Continue the first-person account of running Luleå Stadsmara, picking up right after its last sentence.

• _Page extract_:
::::
I wanted to rip my clothes off. I wanted to scream at the people lounging in their garden chairs to stop staring and do something about it, couldn't they see I was in agony? That garden hose is not going to turn itself on, you know.
But more about that later.
True to character, I didn't enter Luleå Stadsmara until the last minute. Or a day in advance, anyway. J had offered to drive up with me and have a look around town while I ran, but it felt wrong to drag him all the way up there so I could run a race. Still, we packed up our things and headed North. Four young reindeer who seemed to be far away from home were munching on some leaves by the E4. They were still there when we drove back later that night.
Being the time pessimist that I am, I was quite stressed when we finally arrived with only 5 minutes to spare to pick up my bib. The atmosphere around the race was festive, the volunteers were cheerful and the day was so incredibly beautiful that my stress lasted no more than 2 seconds. I walked away with my bib and the race's functional T-shirt in my hand, and met up with J and some guys from the club.
After a quick warm-up, I went to the start. Third row from the start, to be exact. Because, for the first time in my life, I belonged to a club and thus had the right to compete. For real. With only a couple of minutes left, I looked at all the sinewy, strong runners around me and wondered what the hell I was doing there. Shouldn't I be standing right at the back of the crowd? But a boxing match was taking place inside my brain, and the competitive side had just knocked out common sense and humility. ”Screw this”, I thought, ”so what if these are real professional super-elite runners and I'm not? I'll give them a run for their money. At least for the first 10 meters, right before I collapse from heat exhaustion and die”.
Before I had time to think more such petulant thoughts, the starting gun went off and I remember marvelling at how it suddenly had a different meaning now that I was competing. The chip runners usually get at such races allows them to get an official time from the moment they pass the starting line and not from when the gun goes off. For competitive runners, that is not the case. Their official time starts counting as soon as the gun goes off, so every second counts. For me, it wasn't as important, because I doubted that mere seconds would make a difference in the results. I'm nowhere fast enough to compete on such a level.
|Photo by Norrbottenskuriren|
I was a balloon that had been expanding with each passing minute, a balloon filled with anticipation and nerves, and when the gun finally went off the balloon exploded. All the pent-up energy found its way into my legs and, almost against my will, they moved forward much faster than I had planned on. The plan was to keep an even 5:15 pace, which would allow me to break 1.50 for the first time, but now I was doing 4:20 and it felt good. Until it didn't, that is to say, which was just a few hundred meters later. My speed dropped to just below 5:00, but I was nowhere near enough psychologically to calming down and following my plan.
It was a really hot day. Well, by Swedish standards, anyway. There were almost no clouds in the sky, and no trees to cast a shadow during the first kilometres that went through an industrial area. The wind that should have served as a cooling factor was just in the way. I felt my head turning red. I had my water belt on me, and it kept jumping up and down with each step. I must have wasted an entire pizza's worth of energy on moving it back into place. After only a couple of kilometres, I was ready to throw in the towel. What the hell was I doing here? I thought for the second time. Why do I put myself in situations I know I can't handle mentally? I can't enter a race and run conservatively. This has been proved many times in the last couple of months, when I said I would take it easy during a race, yet I still ended up running so fast I had a near-death experience. Granted, it also resulted in me breaking every personal record in the distances between 5K and the half marathon, but was it worth it?
::::
• _Provided material_:
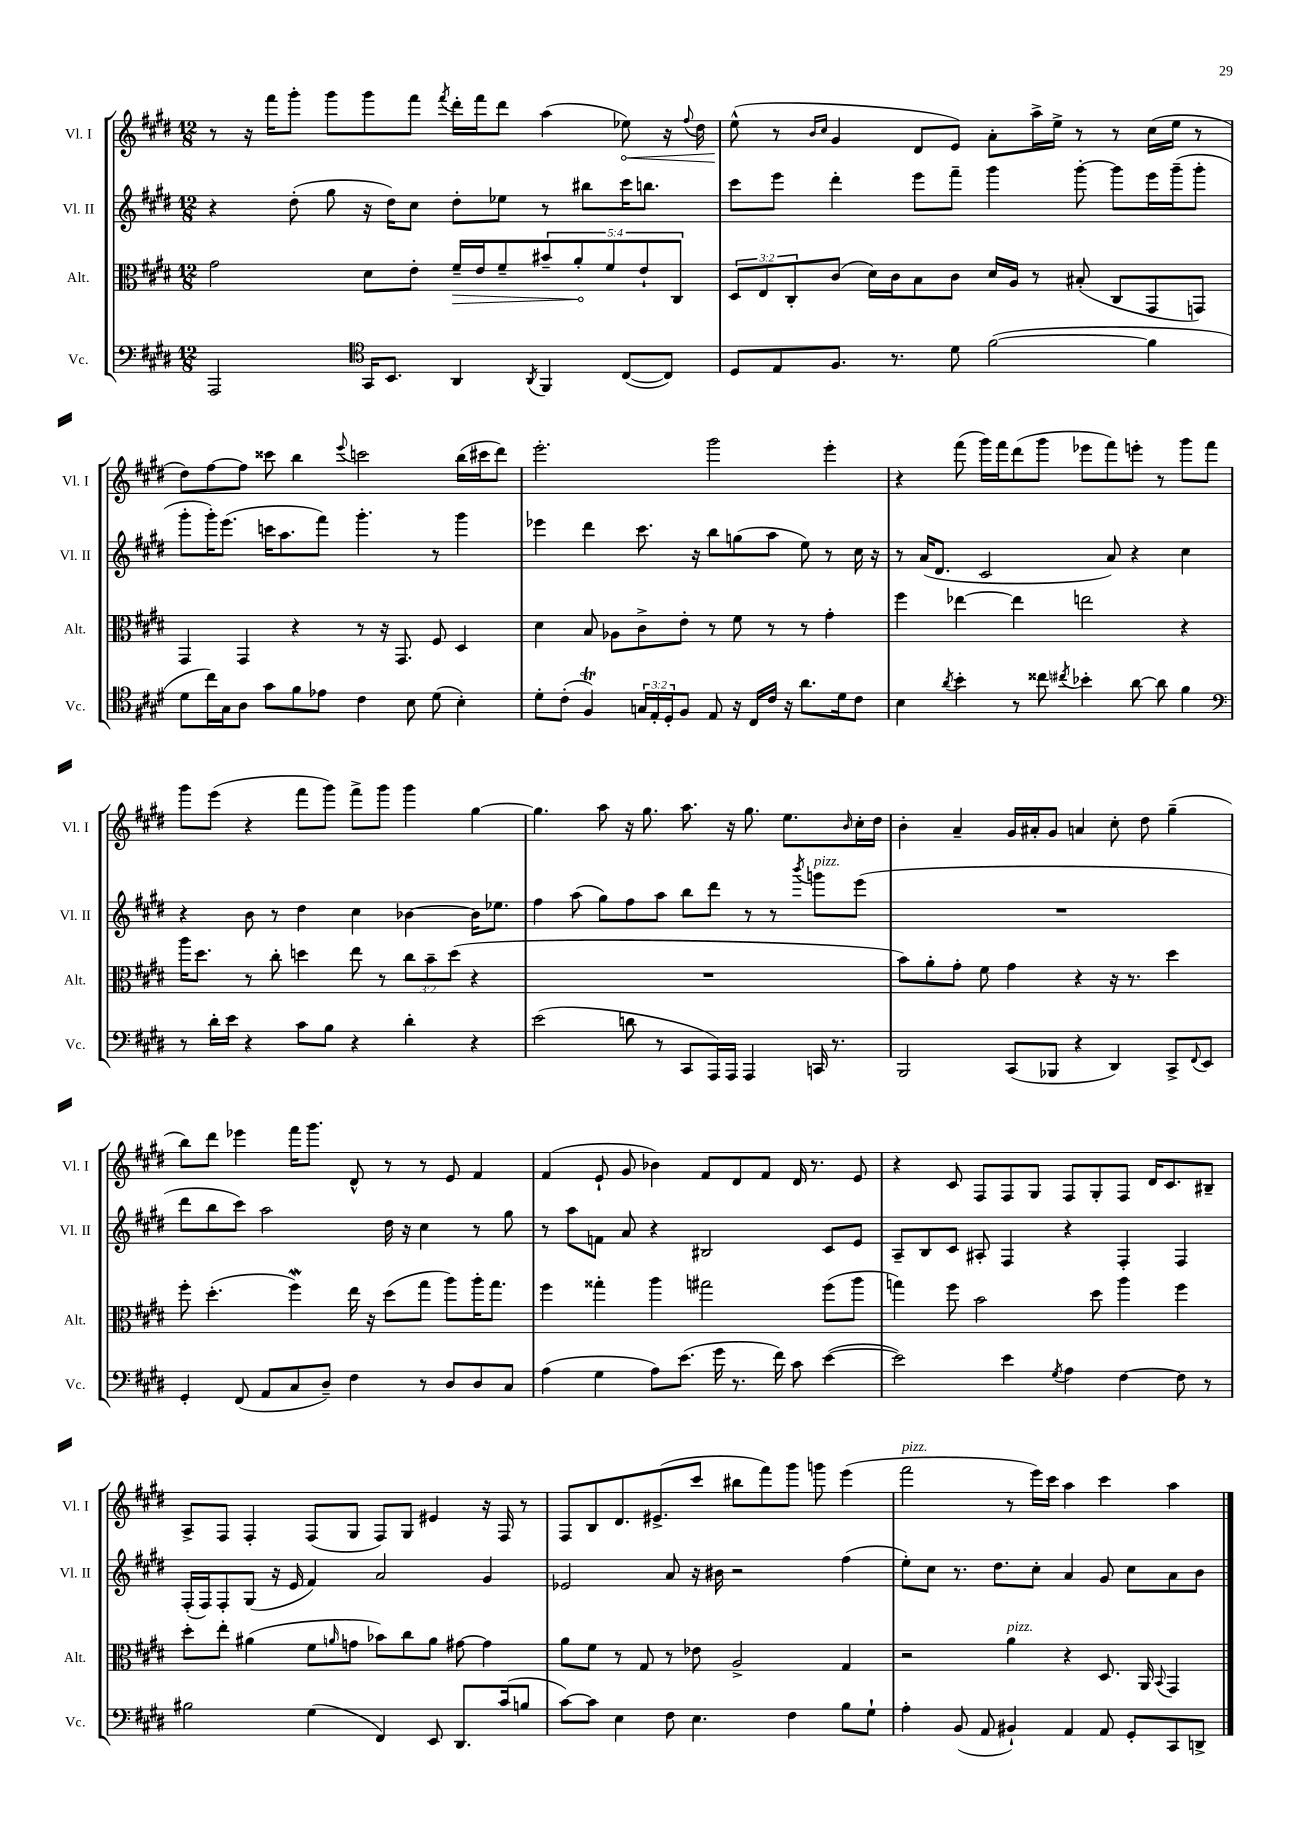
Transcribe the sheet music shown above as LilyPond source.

<<
\new StaffGroup <<
\new Staff = "s0" \with { instrumentName = "Vl. I" shortInstrumentName = "Vl. I" } {
    \clef treble \key e \major \numericTimeSignature \time 12/8
    r8 r16 fis'''16 gis'''8-. gis'''8 gis'''8 fis'''8 \acciaccatura { fis'''8 } dis'''16-. fis'''16 dis'''8 a''4( \once \override Hairpin.circled-tip = ##t ees''8\<) r16 \appoggiatura { fis''8 } dis''16 |
    e''8-^\!( r8 \grace { b'16 cis''16 } gis'4 dis'8 e'8) a'8-. a''16-> e''16-> r8 r8 cis''16( e''16 r8 |
    dis''8) fis''8~ fis''8 cisis'''8 b''4 \appoggiatura { e'''8 } c'''2 b''16( cis'''16 dis'''8) |
    e'''2.-. gis'''2 e'''4-. |
    r4 fis'''8( gis'''16) fis'''16 dis'''8( gis'''8 ees'''8 fis'''8) e'''8-. r8 gis'''8 fis'''8 |
    gis'''8 e'''8( r4 fis'''8 gis'''8) fis'''8-> gis'''8 gis'''4 gis''4~ |
    gis''4. a''8 r16 gis''8. a''8. r16 gis''8. e''8. \grace { b'16 } cis''16-. dis''16 |
    b'4-. a'4-- gis'16 ais'16-. gis'8 a'4 cis''8-. dis''8 gis''4--( |
    b''8) dis'''8 ees'''4 fis'''16 gis'''8. dis'8-^ r8 r8 e'8 fis'4 |
    fis'4( e'8-! gis'8 bes'4) fis'8 dis'8 fis'8 dis'16 r8. e'8 |
    r4 cis'8 fis8 fis8 gis8 fis8 gis8-. fis8 dis'16 cis'8. bis8-- |
    a8-> fis8 fis4-. fis8( gis8 fis8) gis8 eis'4 r16 fis16 r8 |
    fis8 b8 dis'8. eis'8.->( cis'''8 bis''8 fis'''8) gis'''8 g'''8 e'''4( |
    fis'''2^\markup { \italic "pizz." } r8 e'''16) cis'''16 a''4 cis'''4 a''4 \bar "|." |
}
\new Staff = "s1" \with { instrumentName = "Vl. II" shortInstrumentName = "Vl. II" } {
    \clef treble \key e \major \numericTimeSignature \time 12/8
    r4 dis''8-.( gis''8 r16 dis''16) cis''8 dis''8-. ees''8 r8 bis''8 cis'''16 b''8. |
    cis'''8 e'''8 dis'''4-. e'''8 fis'''8-- gis'''4 gis'''8~-. gis'''8 e'''16 gis'''16--( gis'''8-. |
    gis'''8-. gis'''16-.) e'''8.( c'''16 a''8. fis'''8) gis'''4.-. r8 gis'''4 |
    ees'''4 dis'''4 cis'''8. r16 b''8 g''8( a''8 e''8) r8 cis''16 r16 |
    r8 a'16( dis'8. cis'2 a'8) r4 cis''4 |
    r4 b'8 r8 dis''4 cis''4 bes'4~ bes'16 ees''8. |
    fis''4 a''8( gis''8) fis''8 a''8 b''8 dis'''8 r8 r8 \acciaccatura { b'''8 } g'''8^\markup { \italic "pizz." } e'''8( |
    R1. |
    dis'''8 b''8 cis'''8) a''2 dis''16 r16 cis''4 r8 gis''8 |
    r8 a''8 f'8 a'8 r4 bis2 cis'8 e'8 |
    a8-- b8 cis'8 ais8-. fis4 r4 fis4-. fis4 |
    fis16-.( fis16) fis8-. gis8( r16 e'16 fis'4) a'2 gis'4 |
    ees'2 a'8 r16 bis'16 r2 fis''4( |
    e''8-.) cis''8 r8. dis''8. cis''8-. a'4 gis'8 cis''8 a'8 b'8 \bar "|." |
}
\new Staff = "s2" \with { instrumentName = "Alt." shortInstrumentName = "Alt." } {
    \clef alto \key e \major \numericTimeSignature \time 12/8 \override Staff.TupletNumber.text = #tuplet-number::calc-fraction-text
    gis'2 dis'8 e'8-. \once \override Hairpin.circled-tip = ##t fis'16--\> e'16 fis'8-- \tuplet 5/4 { bis'8-- a'8-.\! fis'8 e'8-! cis8 } |
    \tuplet 3/2 { dis8 e8 cis8-. } cis'8( dis'16) cis'16 b8 cis'8 dis'16 a16 r8 bis8-.( cis8 gis,8 g,8) |
    gis,4 gis,4 r4 r8 r16 gis,8. fis8 dis4 |
    dis'4 b8 aes8 cis'8-> e'8-. r8 fis'8 r8 r8 gis'4-. |
    fis''4 ees''4~ ees''4 e''2 r4 |
    a''16 dis''8. r8 cis''8-. d''4 e''8 r8 \tuplet 3/2 { cis''8 b'8-- d''8( } r4 |
    R1. |
    b'8) a'8-. gis'8-. fis'8 gis'4 r4 r16 r8. dis''4 |
    fis''8-. dis''4.-.( fis''4\mordent) e''16 r16 dis''8( gis''8 a''8) a''16-. gis''8. |
    fis''4 gisis''4-. a''4 gis''2 fis''8( a''8 |
    g''4) fis''8 b'2 dis''8 a''4 fis''4 |
    dis''8-. e''8-. ais'4( fis'8 \grace { a'16 } g'8 bes'8) cis''8 a'8 gis'8~ gis'4 |
    a'8 fis'8 r8 gis8 r8 ees'8 a2-> gis4 |
    r2 a'4^\markup { \italic "pizz." } r4 dis8. a,16 \appoggiatura { b,8 } gis,4 \bar "|." |
}
\new Staff = "s3" \with { instrumentName = "Vc." shortInstrumentName = "Vc." } {
    \clef bass \key e \major \numericTimeSignature \time 12/8 \override Staff.TupletNumber.text = #tuplet-number::calc-fraction-text
    a,,2 \clef tenor gis,16 b,8. a,4 \acciaccatura { a,8 } fis,4 cis8~( cis8) |
    dis8 e8 fis8. r8. dis'8 fis'2~( fis'4 |
    dis'8 cis''16) gis16 a8 gis'8 fis'8 ees'8 cis'4 b8 dis'8( b4-.) |
    dis'8-. cis'8-.( fis4\trill) \tuplet 3/2 { g16 e16-. dis16-. } fis8 e8 r16 cis16 cis'16 r16 a'8. dis'16 cis'8 |
    b4 \acciaccatura { a'8 } b'4-. r8 cisis''8 \acciaccatura { cis''8 } bes'4-. a'8~ a'8 fis'4 |
    \clef bass r8 dis'16-. e'16 r4 cis'8 b8 r4 dis'4-. r4 |
    e'2( d'8 r8 cis,8 a,,16) a,,16 a,,4 c,16 r8. |
    b,,2 cis,8( bes,,8 r4 dis,4) cis,8-> \appoggiatura { fis,8 } e,8 |
    gis,4-. fis,8( a,8 cis8 dis8--) fis4 r8 dis8 dis8 cis8 |
    a4( gis4 a8) e'8.( gis'16 r8. fis'16) cis'8 e'4~( |
    e'2) e'4 \acciaccatura { gis8 } a4 fis4~ fis8 r8 |
    bis2 gis4( fis,4) e,8 dis,8. cis'16( b8 |
    cis'8~) cis'8 e4 fis8 e4. fis4 b8 gis8-! |
    a4-. b,8( a,8 bis,4-!) a,4 a,8 gis,8-. cis,8 d,8-> \bar "|." |
}
>>
>>
\layout { \context { \Score \remove "Bar_number_engraver" } }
::::
• _The reply_:
I tried to relax. Thought about my shoulders. My facial muscles. My feet. Was I tense? Was I wasting energy somewhere in my body? The greatest energy waster was my brain, that was so incredibly focused on how damn miserable I was feeling that it almost failed to noticed what a beautiful town Luleå is. People were sitting on benches with ice-cream in their hands, enjoying the same heat that was now torturing me, feeling the same sea breeze on their faces that acted as a wall against me. Others were standing by cheering us on, and I tried to smile, or raise my hand in thanks, or -if I was running downhill- even make an effort to actually say ”thank you”. The public was truly amazing. A sign that said ”stop jogging, start drinking beer” was a bit more dubious in its ability to cheer, but it did put a smile on my face, and the long-haired, bare-breasted guy sitting beside it getting a tan got the thumbs up from me.
The first 10K went really fast, and I broke my personal record by a few seconds. That in itself should have served as a warning that the second half was going to be even more of a nightmare. I have been injured and/or ill throughout spring, which meant that I haven't had the chance to run as many long runs as I usually do. There was no way I could keep running at the same pace, no way I would have the endurance for it. All I could hope for was to finish the race. Alive.
My legs were starting to consider jumping ship. My brain, the captain, had abandoned the ship before the women and children ages ago, but my heart was still there, dreaming about the possibility that I might break yet another personal record. The heat was draining every last drop of fluid from my body. My lips were dry, my mouth was dry, and the water stations seemed to be moving further and further away from me. Meanwhile, J had been walking around the course and I was so grateful to see him after 12 km that I almost threw my water belt at him. I hadn't used it at all and it was only weighing me down. The water I got at the stations was used 10% for drinking and 90% for showering myself with, offering some much needed, if a bit short-lived, relief from the heat.
I wanted to rip my clothes off. I wanted to scream at the people sitting in their gardens to turn their hoses on and spray me already. I'd even consider accepting an ice-cold beer by the long-haired guy at this point. To shower with.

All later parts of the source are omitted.